É que na proposta disponibilizada ao público, o leque de competências aumentou de cinco na lei de 2001 para catorze. O alargamento destes poderes sugere que a gestão do sector continuará baseada num processo decisório não transparente. Entende-se ainda que as actuais leis e regulamentos do Governo para proteger os direitos dos moçambicanos são inadequados.

Os regulamentos sobre assuntos importantes, desde questões relativas ao reassentamento involuntário aos padrões de saúde e segurança devem ser reforçados na nova lei. As sanções pelo não cumprimento dos regulamentos devem ser incrementadas para se garantir que elas criem um genuíno desincentivo, ao invés de ser um pequeno custo de fazer negócio. E a responsabilidade deve ser aplicada não só às subsidiárias locais das empresas multinacionais, mas também às empresas-mãe.

A sociedade civil termina denunciando que o sector do petróleo em Moçambique tem sido gerido através de leis públicas vagas e contratos detalhados e confidenciais. A criação do Contrato de Concessão e de Infra-estruturas para as fábricas de GNL alarga esta prática e coloca a informação importante ainda mais longe do domínio público. Assim, os termos financeiros que determinam a separação entre as receitas da empresa e do Governo devem ser incorporados na lei, incluindo não apenas os pagamentos de imposto sobre as receitas, mas também os termos mais significativos do acordo de partilha de produção.

Lei será uma mais-valia para a economia

Durante essa semana, a comissão especializada da Assembleia da República auscultou o presidente da Autoridade Tributária (AT) sobre a Proposta de Revisão das leis de Recursos Mineiros e Petrolíferos. Na ocasião, Rosário Fernandes reconheceu que os actuais acordos entre o Governo de Moçambique e as empresas mineiras são desvantajosos para o país.

“Estamos em desvantagem. O que posso dizer categoricamente é que estamos em nítida desvantagem na gestão desses acordos, o que significa que temos que dar mais valor aos nossos recursos que estão a ser negociados. E, neste momento, o que está em curso é isso mesmo”, referiu.

Segundo Rosário Fernandes, os primeiros ganhos provenientes dos recursos mineiras do país têm de ser usados com prudência, para permitir que os segundos sejam mais capitalizados.
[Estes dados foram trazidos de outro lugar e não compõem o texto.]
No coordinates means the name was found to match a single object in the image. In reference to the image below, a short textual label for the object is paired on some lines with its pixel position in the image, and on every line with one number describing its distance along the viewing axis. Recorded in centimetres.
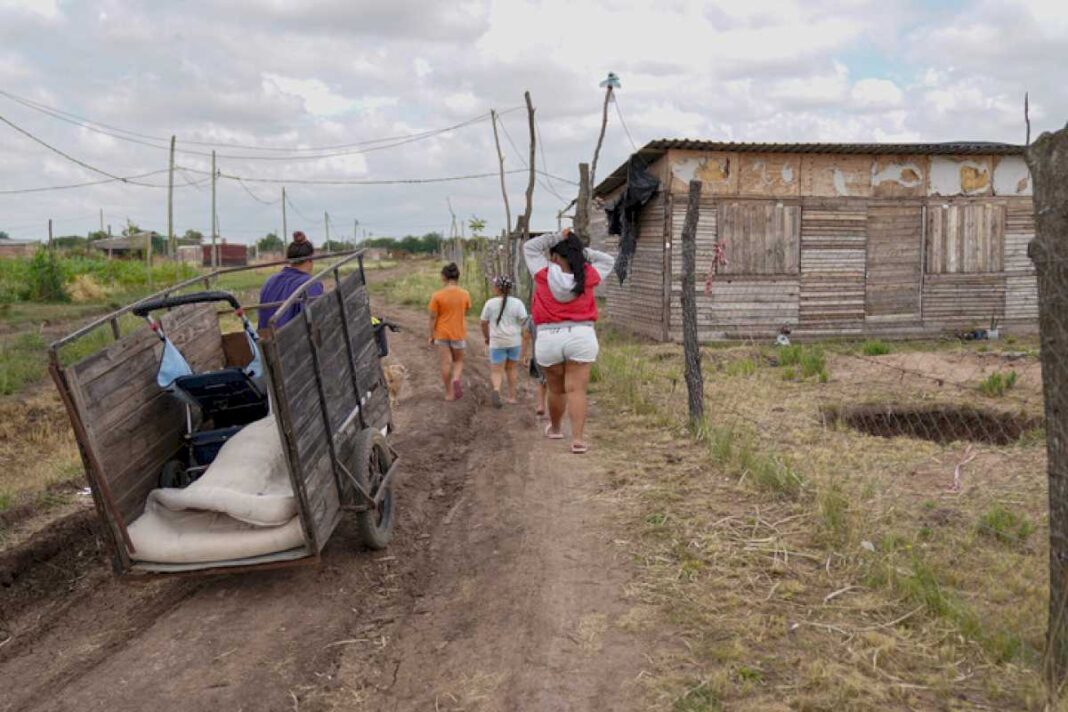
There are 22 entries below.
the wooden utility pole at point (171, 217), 3131
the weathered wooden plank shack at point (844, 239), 1570
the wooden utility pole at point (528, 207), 2064
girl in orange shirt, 1005
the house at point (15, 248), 5536
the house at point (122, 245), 5450
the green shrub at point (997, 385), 981
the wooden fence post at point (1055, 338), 320
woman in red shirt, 709
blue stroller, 521
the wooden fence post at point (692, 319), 804
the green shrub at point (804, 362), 1165
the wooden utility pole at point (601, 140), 1786
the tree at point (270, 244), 9782
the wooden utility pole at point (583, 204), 1450
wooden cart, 442
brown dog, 1095
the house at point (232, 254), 7150
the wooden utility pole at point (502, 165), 2407
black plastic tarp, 1603
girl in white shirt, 973
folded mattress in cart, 460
Diz ele que os primeiros ganhos são fracções pequenas para atrair investimentos e a médio e longo prazo o Governo poderá reverter para si os benefícios que agora não possui.

O presidente da AT explicou ainda que as actuais propostas, a serem aprovados, poderão impulsionar o crescimento da economia nacional, entre 2018 e 2025. “Essas propostas de lei poderão dar uma reviravolta à economia moçambicana até 2018 ou 25. Com estas propostas não vamos ter uma viragem elevada em termos de fiscalidade, mas vamos ter um acréscimo fiscal que pode rondar no global, em recursos mineiros e petrolíferos, em seis a sete mil milhões de meticais”.